A Holistic Approach to Teaching and Learning

Have you ever felt the things you learned in school weren’t actually all that applicable? Sure, it’s for knowledge’s sake itself. But after learning about a plethora of policy theories for the umpteenth time, I am craving a lesson on how these policies might actually play out. My frustrations with classes started years ago when I noticed a disconnect between what I was learning in the classroom and “the real world”. What I mean by this is that I wasn’t being given any indication of what I could do with this knowledge once I graduated. Fast forward to graduate school at UBC, where the first week of classes I posed the question to our MAAPPS advisor, “Can we take the course outside of the classroom…maybe to Japan?” The answer was “why not?” So thereout began our journey to take the learning outside of the classroom and into the actual policy realm.

The last ten months have been spent developing the course, and what a task that has been! A strong, motivated team of 10 MAAPPS students have been holding regular meetings to delegate tasks ranging from proposal-writing, fundraising, curriculum development, logistics planning to securing meetings with diplomats and foreign officials from Canada and Japan. This has probably been some of the most challenging months of our lives, however perhaps some of the most rewarding too.

*A word to professors who want to whip their students in shape for a life of academia: make them plan a course.

While the course development work is nearly over, the actual simulation is about to begin. Stay tuned to hear more about our daily rigorous activities, site visits, and our meetings with embassy officials and our Japanese counterparts.
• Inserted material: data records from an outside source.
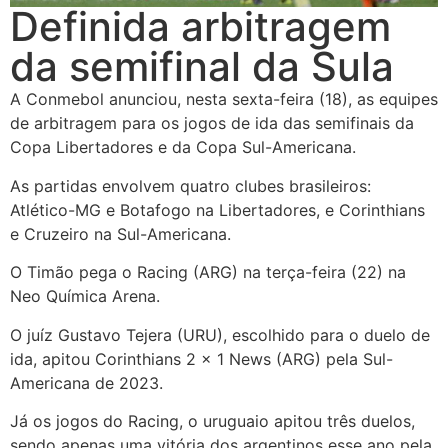
Definida arbitragem
da semifinal da Sula
A Conmebol anunciou, nesta sexta-feira (18), as equipes
de arbitragem para os jogos de ida das semifinais da
Copa Libertadores e da Copa Sul-Americana.
As partidas envolvem quatro clubes brasileiros:
Atlético-MG e Botafogo na Libertadores, e Corinthians
e Cruzeiro na Sul-Americana.
O Timão pega o Racing (ARG) na terça-feira (22) na
Neo Química Arena.
O juíz Gustavo Tejera (URU), escolhido para o duelo de
ida, apitou Corinthians 2 x 1 News (ARG) pela Sul-
Americana de 2023.
Já os jogos do Racing, o uruguaio apitou três duelos,
sendo apenas uma vitória dos argentinos esse ano pela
From Policy Projects to Collaborative Learning

As the MAAPPS program has evolved over the past decade, we have been shaping it more and more toward applied learning and professional development – largely in response to student requests along these lines.

The first step in this direction was the experimental offering of Asia Pacific Policy Projects that would challenge participants to address a single, tightly circumscribed policy challenge in the course of a term. Past projects have focused on mining regulation in Mongolia, history education in Cambodia and selective adaption of international norms in trade regimes.
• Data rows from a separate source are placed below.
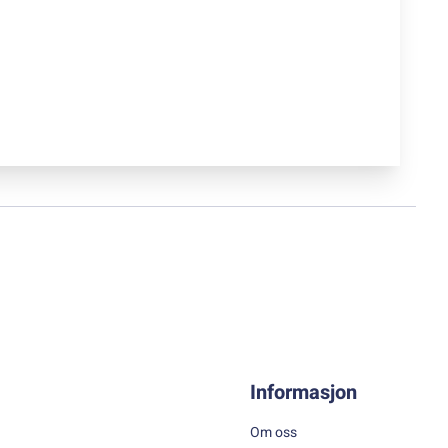
Informasjon
Om oss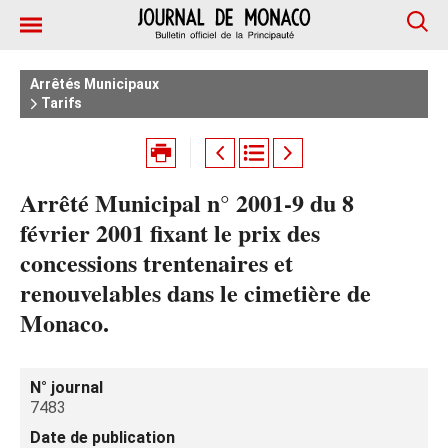
Arrêtés Municipaux
Tarifs
Arrêté Municipal n° 2001-9 du 8
février 2001 fixant le prix des
concessions trentenaires et
renouvelables dans le cimetière de
Monaco.
N° journal
7483
Date de publication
Some courses have also adopted more interactive formats for course discussions, such as staged debates, scenario discussions, case studies.

The present plans for our two-week collaboration with Hitotsubashi University takes this notion one step further by

  1. selecting a topic that is current, pressing and accessible to students: trade negotiations between Canada and Japan
  2. transplanting the course to the locus of policy-making: in this case, Tokyo,
  3. collaborating with a local institution to benefit from a multi-perspective approach to a given policy challenge,
  4. relying on the academic literature and experts on trade agreements in the preparation for discussions,
  5. involving students deeply in the planning of the course,
  6. adding as many meetings with stakeholders in this policy issue to the learning activity: the Canadian and Japanese governments, businesses, etc., and
  7. introducing a formal simulation of trade negotiations into the activities (largely at the initiative of the participants)

Collaborative Learning Across the Pacific

As I write, 10 students in our Master of Arts Asia Pacific Policy Studies (MAAPPS) program are in Japan already or traveling there to spend August 15-26 in an intensive collaborative learning activity with students from Hitotsubashi University.

This will be the first time that the MAAPPS program is reaching out directly to a partner across the Pacific and looks to be a win-win-win situation where the collaboration will add up to much more than the sum of its parts.

In a graduate program devoted to the understanding of policy in the Asia Pacific region, we are acutely aware of the differing perspectives that geography will give on policy; understanding a particular policy decision may involve very different questions and approaches whether the analyst is in North American or in Asia. It is an exchange between these perspectives and cross-fertilization in policy approaches that we are hoping for in engaging with Hitotsubashi in our first active collaboration.